### Document section:
────────────────────────────────────────
The server side for that docs test failure shows nothing apart from a big gap:

[2019-08-15T08:29:39,832][INFO ][o.e.c.m.MetaDataCreateIndexService] [node-0] [twitter] creating index, cause [api], templates [], shards [1]/[1], mappings [_doc]
[2019-08-15T08:30:24,229][INFO ][o.e.c.m.MetaDataDeleteIndexService] [node-0] [twitter/I-JDSTD4S6KmKfAEkI95iA] deleting index

These two test clusters were different - it's not that the docs tests and the multi-node smoke tests were simultaneously talking to the same test cluster. But they were running at the same time and suffered failures around the same time.

It may be that these failures are caused because CI worker was just completely overloaded by multiple test clusters running simultaneously around the time of these failures.

But maybe there's something interesting in the ShardLockObtainFailedException that might be worth considering in case users see it on machines that are under heavy load.

The text was updated successfully, but these errors were encountered:

elasticmachine · 2019-08-15T11:04:52Z

Pinging @elastic/es-distributed

droberts195 · 2019-08-15T12:00:23Z

I just noticed this is a more detailed investigation of one specific case of #45600, so this may not be a rare problem at all.
────────────────────────────────────────
### Instructions:
1. Copy out the passage of the test-failure thread from "droberts195 · 2019-08-15T12:00:23Z" up to and including "problem at all.".
2. In the test-failure thread, what is suggested as a possible cause of the failures?

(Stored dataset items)
────────────────────────────────────────
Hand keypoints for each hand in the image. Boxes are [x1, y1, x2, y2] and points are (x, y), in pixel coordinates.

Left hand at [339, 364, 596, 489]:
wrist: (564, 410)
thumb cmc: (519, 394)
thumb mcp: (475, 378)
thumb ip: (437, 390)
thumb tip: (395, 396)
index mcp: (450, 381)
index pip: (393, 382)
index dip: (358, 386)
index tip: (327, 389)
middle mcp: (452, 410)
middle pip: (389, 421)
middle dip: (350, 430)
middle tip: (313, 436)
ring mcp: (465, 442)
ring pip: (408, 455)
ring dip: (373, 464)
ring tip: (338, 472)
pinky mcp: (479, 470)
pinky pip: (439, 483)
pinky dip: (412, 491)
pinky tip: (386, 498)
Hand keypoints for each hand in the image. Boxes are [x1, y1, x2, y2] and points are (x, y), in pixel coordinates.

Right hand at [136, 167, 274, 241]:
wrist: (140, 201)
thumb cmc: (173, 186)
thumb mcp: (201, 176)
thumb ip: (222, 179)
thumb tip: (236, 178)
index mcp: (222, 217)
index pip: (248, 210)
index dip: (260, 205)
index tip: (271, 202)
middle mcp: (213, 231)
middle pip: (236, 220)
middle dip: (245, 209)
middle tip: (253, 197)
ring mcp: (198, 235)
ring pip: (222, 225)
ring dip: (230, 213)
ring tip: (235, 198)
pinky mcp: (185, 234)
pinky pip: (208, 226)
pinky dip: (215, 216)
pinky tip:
────────────────────────────────────────
### Task-by-task results:
1.
droberts195 · 2019-08-15T12:00:23Z

I just noticed this is a more detailed investigation of one specific case of #45600, so this may not be a rare problem at all.

2. The CI worker may have been completely overloaded by multiple test clusters running at the same time.